To test the installation on a CPU (The JIT compilation time for CPUs drastically higher):

jaxreaxff --init_FF Datasets/cobalt/ffield_lit             \
          --params Datasets/cobalt/params                  \
          --geo Datasets/cobalt/geo                        \
          --train_file Datasets/cobalt/trainset.in         \
          --num_e_minim_steps 200                          \
          --e_minim_LR 1e-3                                \
          --out_folder ffields                             \
          --save_opt all                                   \
          --num_trials 1                                   \
          --num_steps 20                                   \
          --init_FF_type fixed                             

5- To have the GPU support, jaxlib with CUDA support needs to be installed, otherwise the code can only run on CPUs.
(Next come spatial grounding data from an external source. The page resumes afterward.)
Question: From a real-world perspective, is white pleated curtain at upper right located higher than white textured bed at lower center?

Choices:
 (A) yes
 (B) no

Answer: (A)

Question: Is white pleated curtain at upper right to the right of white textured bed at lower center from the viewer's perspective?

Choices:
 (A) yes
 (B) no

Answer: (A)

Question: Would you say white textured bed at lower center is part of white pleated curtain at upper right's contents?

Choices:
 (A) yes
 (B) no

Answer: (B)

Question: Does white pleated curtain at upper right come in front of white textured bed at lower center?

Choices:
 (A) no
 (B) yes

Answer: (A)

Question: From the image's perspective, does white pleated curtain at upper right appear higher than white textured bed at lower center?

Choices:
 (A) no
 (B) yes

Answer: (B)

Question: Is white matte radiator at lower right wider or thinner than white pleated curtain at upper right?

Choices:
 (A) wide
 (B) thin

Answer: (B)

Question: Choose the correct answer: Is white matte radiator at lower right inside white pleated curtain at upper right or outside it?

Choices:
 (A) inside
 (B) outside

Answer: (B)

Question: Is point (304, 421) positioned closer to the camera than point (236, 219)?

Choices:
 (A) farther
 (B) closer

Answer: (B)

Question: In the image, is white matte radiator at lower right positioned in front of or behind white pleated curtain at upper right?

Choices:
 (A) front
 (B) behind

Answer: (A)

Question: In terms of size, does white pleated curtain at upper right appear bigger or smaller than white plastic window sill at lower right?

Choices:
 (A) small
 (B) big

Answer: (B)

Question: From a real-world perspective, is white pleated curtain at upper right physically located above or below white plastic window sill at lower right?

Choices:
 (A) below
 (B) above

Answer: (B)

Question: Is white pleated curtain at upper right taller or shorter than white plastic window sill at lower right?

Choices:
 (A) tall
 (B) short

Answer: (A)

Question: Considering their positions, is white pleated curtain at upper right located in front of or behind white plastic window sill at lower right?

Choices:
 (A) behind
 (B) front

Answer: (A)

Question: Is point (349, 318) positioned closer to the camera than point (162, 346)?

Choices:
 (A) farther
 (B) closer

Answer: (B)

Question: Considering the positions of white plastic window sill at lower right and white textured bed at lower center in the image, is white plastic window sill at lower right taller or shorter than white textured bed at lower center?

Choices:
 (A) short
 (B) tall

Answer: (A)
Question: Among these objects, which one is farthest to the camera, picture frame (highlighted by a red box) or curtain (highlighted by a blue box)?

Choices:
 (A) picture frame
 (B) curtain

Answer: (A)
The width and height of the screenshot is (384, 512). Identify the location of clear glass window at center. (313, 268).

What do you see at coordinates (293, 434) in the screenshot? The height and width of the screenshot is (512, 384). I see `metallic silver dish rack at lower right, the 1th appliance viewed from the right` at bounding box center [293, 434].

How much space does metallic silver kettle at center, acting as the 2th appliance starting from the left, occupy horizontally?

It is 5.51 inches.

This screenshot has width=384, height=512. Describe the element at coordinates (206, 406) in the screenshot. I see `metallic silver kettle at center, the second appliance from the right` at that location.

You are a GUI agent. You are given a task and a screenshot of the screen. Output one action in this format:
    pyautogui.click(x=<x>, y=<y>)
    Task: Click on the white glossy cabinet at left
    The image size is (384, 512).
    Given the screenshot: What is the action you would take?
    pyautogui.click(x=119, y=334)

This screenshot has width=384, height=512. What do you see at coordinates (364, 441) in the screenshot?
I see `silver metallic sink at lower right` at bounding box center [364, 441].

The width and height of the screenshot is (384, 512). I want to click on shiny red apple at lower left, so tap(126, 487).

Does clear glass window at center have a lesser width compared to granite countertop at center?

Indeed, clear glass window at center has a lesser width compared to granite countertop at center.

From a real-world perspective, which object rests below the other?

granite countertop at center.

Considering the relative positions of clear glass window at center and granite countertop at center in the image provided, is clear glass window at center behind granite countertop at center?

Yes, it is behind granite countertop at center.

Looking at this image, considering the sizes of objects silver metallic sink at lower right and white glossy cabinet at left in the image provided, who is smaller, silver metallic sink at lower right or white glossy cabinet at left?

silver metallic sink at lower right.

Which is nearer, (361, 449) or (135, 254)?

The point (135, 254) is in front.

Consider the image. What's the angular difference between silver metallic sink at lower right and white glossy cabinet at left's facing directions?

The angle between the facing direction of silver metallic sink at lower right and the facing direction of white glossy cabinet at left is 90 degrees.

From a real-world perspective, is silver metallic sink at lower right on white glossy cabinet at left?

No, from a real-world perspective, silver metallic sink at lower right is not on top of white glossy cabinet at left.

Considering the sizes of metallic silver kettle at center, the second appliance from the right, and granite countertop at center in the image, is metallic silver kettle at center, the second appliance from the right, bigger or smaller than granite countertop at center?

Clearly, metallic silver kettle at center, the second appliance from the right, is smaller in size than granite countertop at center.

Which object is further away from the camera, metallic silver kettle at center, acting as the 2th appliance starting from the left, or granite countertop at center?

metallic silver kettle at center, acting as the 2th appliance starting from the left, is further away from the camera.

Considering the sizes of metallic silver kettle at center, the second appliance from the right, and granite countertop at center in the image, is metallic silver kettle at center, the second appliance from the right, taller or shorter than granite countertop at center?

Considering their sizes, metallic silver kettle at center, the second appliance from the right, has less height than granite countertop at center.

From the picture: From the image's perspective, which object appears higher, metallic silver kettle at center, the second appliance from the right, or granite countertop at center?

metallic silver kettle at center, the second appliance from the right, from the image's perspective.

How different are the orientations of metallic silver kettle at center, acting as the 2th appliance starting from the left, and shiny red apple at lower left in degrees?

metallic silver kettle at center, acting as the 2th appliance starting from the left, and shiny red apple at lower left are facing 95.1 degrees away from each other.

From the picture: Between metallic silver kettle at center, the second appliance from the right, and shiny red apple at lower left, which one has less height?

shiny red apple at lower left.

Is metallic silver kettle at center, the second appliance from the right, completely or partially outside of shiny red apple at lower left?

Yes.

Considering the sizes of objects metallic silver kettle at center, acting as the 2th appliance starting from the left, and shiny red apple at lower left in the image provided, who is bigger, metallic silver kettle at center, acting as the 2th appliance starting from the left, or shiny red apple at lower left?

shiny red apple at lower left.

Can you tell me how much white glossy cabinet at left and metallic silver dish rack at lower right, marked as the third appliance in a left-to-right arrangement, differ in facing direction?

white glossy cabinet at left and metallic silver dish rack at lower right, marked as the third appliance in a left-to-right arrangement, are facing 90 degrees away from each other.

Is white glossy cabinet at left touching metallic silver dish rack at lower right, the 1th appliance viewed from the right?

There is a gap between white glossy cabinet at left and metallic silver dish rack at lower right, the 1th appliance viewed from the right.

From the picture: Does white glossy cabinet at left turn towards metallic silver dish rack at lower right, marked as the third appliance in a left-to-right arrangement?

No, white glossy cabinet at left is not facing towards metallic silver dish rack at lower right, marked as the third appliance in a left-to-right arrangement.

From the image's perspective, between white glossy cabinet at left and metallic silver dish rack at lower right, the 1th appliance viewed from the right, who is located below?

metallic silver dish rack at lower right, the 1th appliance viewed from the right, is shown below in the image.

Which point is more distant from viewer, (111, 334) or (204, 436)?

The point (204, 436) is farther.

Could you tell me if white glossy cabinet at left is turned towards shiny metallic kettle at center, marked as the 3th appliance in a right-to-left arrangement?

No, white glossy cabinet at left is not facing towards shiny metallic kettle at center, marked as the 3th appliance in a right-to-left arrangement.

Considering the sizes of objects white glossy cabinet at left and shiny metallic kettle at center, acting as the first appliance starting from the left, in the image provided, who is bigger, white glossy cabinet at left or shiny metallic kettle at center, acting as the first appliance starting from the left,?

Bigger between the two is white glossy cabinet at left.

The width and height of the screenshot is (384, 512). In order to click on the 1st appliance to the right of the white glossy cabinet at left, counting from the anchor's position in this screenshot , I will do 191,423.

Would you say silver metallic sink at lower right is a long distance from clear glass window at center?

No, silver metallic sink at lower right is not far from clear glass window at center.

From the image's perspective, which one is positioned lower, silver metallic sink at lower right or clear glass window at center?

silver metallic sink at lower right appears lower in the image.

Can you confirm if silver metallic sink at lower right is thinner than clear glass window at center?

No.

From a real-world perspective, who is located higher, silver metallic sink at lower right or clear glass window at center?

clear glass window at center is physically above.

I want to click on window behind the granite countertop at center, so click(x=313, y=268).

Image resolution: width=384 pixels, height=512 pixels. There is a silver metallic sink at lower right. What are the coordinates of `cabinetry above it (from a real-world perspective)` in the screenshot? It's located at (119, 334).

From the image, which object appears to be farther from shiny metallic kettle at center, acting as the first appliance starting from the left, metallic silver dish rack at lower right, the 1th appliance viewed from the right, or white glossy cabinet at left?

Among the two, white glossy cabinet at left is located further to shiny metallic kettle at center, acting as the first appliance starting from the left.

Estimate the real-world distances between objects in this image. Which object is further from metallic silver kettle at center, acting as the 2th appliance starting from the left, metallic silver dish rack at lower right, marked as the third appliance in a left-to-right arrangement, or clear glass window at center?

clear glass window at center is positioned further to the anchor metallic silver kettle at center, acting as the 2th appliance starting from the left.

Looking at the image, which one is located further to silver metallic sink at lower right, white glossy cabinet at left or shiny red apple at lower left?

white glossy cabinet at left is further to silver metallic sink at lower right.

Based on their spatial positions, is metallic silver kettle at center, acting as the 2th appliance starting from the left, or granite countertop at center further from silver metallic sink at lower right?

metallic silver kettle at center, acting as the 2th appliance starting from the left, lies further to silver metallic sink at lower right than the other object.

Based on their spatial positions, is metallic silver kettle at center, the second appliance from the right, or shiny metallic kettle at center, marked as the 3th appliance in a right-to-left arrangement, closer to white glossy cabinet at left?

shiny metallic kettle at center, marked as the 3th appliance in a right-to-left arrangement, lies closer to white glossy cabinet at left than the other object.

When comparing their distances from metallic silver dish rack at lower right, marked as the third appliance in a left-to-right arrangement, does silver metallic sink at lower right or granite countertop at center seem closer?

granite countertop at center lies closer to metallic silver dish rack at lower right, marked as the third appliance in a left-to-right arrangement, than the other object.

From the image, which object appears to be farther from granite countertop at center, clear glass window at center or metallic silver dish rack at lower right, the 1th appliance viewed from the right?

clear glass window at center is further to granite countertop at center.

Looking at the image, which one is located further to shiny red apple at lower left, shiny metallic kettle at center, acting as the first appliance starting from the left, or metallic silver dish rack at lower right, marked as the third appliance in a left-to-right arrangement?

pip install -U "jax[cuda12]==0.4.30"

You can learn more about JAX installation here: JAX install guide

After installing the GPU version, the script will automatically utilize the GPU. If the script does not detect the GPU, it will print a warning message.

Using Validation Data

jaxreaxff --init_FF Datasets/disulfide/ffield_lit             \
          --params Datasets/disulfide/params                  \
          --geo Datasets/disulfide/geo                        \
          --train_file Datasets/disulfide/trainset.in         \
          --use_valid True                                    \
          --valid_file Datasets/disulfide/valSet/trainset.in  \
          --valid_geo_file Datasets/disulfide/valSet/geo      \
          --num_e_minim_steps 200                             \
          --e_minim_LR 1e-3                                   \
          --out_folder ffields                                \
          --save_opt all                                      \
          --num_trials 1                                      \
          --num_steps 20                                      \
          --init_FF_type fixed                             

Potential Issues

On a HPC cluster, CUDA might be loaded somewhere different than /usr/local/cuda-xx.x. In this case, XLA compiler might not locate CUDA installation. This only happens if you install JAX with local CUDA support. To solve this, we can speficy the cuda directory using XLA_FLAGS:

# To see where cuda is installed
which nvcc # will print /opt/software/CUDAcore/11.1.1/bin/nvcc
export XLA_FLAGS="$XLA_FLAGS --xla_gpu_cuda_data_dir=/opt/software/CUDAcore/11.1.1"

Another potential issue related XLA compilation on clusters is RuntimeError: Unknown: no kernel image is available for execution on the device (potentially related to singularity) and it can be solved by changing XLA_FLAGS to:

export XLA_FLAGS="$XLA_FLAGS --xla_gpu_force_compilation_parallelism=1"

This flag can increase the compilation time drastically.